I use this for a lot of things, it has no number? Dries clear. Lasts in the bottle. Store at room temp. A little dab will do it.


----------



## gunrunnerjohn (Nov 10, 2010)

A tip that seems counterintuitive, wet the joint you're going to use CA adhesive on. I was surprised to read this, and I was truly skeptical. I gave it a try, and what do you know, it works! It cures much faster without the accelerator! The key is that CA hardens in the absence of air, and the water keeps the air out. Who knew, usually you're trying to keep glue joints dry, it' seems odd to wet them!


----------



## CTValleyRR (Jul 26, 2014)

gunrunnerjohn said:


> A tip that seems counterintuitive, wet the joint you're going to use CA adhesive on. I was surprised to read this, and I was truly skeptical. I gave it a try, and what do you know, it works! It cures much faster without the accelerator! The key is that CA hardens in the absence of air, and the water keeps the air out. Who knew, usually you're trying to keep glue joints dry, it' seems odd to wet them!


I learned that the hard way too.
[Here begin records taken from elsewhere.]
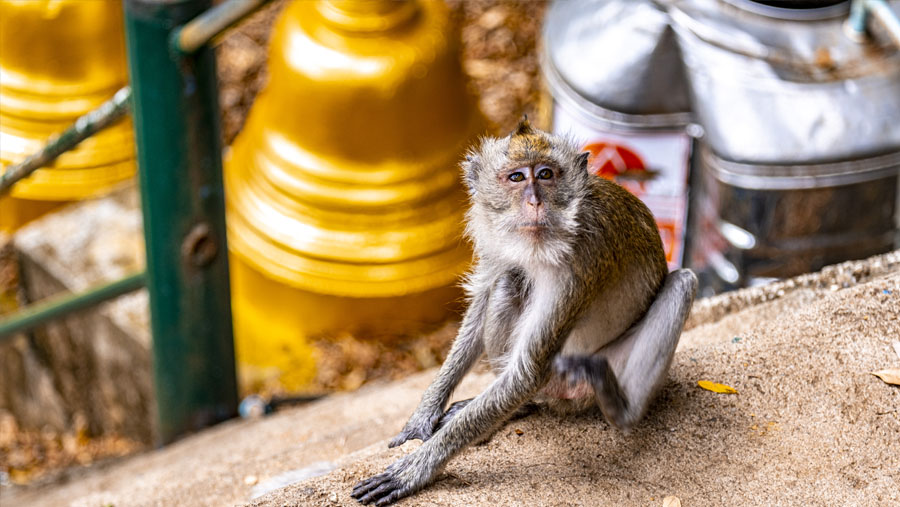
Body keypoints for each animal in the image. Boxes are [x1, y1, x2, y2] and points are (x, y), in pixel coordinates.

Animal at [350, 119, 696, 504]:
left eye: (545, 174)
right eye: (516, 177)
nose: (534, 201)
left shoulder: (582, 260)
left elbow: (527, 372)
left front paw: (416, 468)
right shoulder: (495, 240)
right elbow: (481, 305)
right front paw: (423, 416)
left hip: (583, 379)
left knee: (682, 283)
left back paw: (623, 410)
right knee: (509, 282)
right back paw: (521, 406)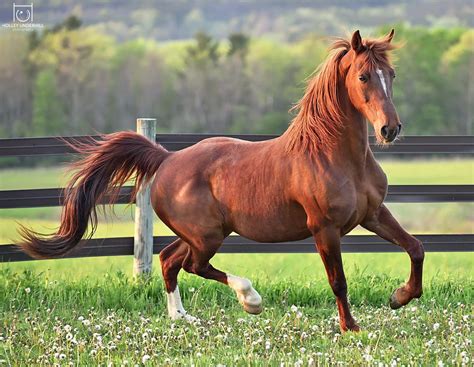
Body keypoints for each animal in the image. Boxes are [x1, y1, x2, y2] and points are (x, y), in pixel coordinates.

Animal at [19, 30, 426, 332]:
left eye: (391, 75)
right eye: (363, 76)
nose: (390, 129)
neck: (333, 156)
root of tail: (166, 158)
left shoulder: (373, 214)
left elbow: (415, 247)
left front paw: (399, 297)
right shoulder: (324, 228)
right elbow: (338, 280)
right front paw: (350, 327)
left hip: (200, 234)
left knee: (169, 260)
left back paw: (181, 317)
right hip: (207, 235)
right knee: (192, 266)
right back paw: (251, 299)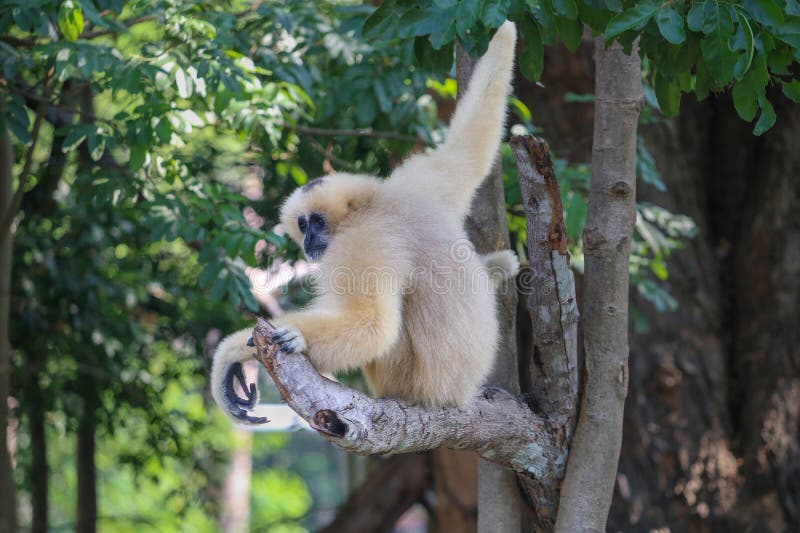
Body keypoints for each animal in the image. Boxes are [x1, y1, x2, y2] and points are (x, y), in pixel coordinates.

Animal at [212, 22, 518, 424]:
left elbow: (372, 324)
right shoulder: (420, 182)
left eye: (317, 222)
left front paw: (236, 350)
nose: (308, 240)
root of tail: (455, 396)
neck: (373, 202)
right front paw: (505, 36)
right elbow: (469, 148)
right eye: (303, 224)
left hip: (402, 379)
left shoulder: (361, 243)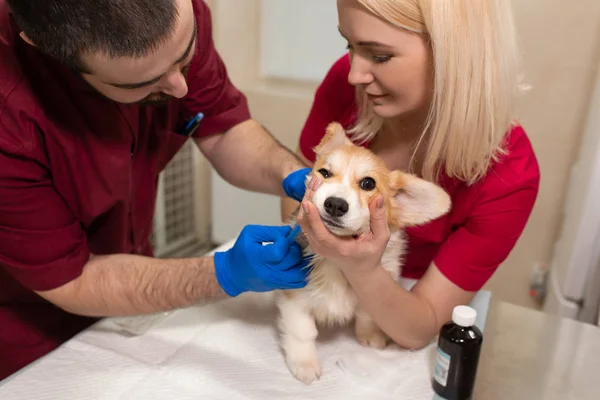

Those "accelerator" sprays are just inert gas which keeps air away from the joint.


----------



## Lemonhawk (Sep 24, 2013)

its the same stuff Doctors use to glue you back together instead of using stiches or staples.


----------



## OilValleyRy (Oct 3, 2021)

I did some price checking at Menards yesterday. 
Using the photo in post #13 as reference:
Black bottle/blue cap was $1.98.
Silver bottle/black cap was I think $2.50 or $2.89…. Under $3 any way.
Gorilla brand same size bottle was $6. 
JB Weld brand around $4.50 or $5.

3 for 1.


----------



## kilowatt62 (Aug 18, 2019)

$1.98 to $2.89. There ya have it then. Loctite is the all around winner here. Including price. 
I just happened to find the loctite stuff that I started this thread with on a deep sale. 
Up until that point, I had been using BSI (Bob Smith Industries) brand, medium gap filling ca glue gel in the purple bottle. It works very well too. 
Havent used Gorilla ca but, do use a different type from them. I will say that, they do make some ridiculously strong tapes.


----------



## Murv2 (Nov 5, 2017)

Lemonhawk said:


> its the same stuff Doctors use to glue you back together instead of using stiches or staples.


I had a doctor try that on me, hurt worse than the cut did. I was fine until he started working on me, then I had to lie down.


----------



## MichaelE (Mar 7, 2018)

CA generates heat as it cures so care must be taken when used on skin. I find that it does work well for closing cuts and keeping them closed in odd locations when a bandage is likely to come off or will not conform to the curve of the part you are trying to attach it to.

My latest episode of running a turnout point into my finger is a good example of where CA worked very well. The cut stayed closed and healed in less than a week.


----------



## JeffHurl (Apr 22, 2021)

CA glue is also really good for closing up cracks due to dry skin, like around your nails and heels.


----------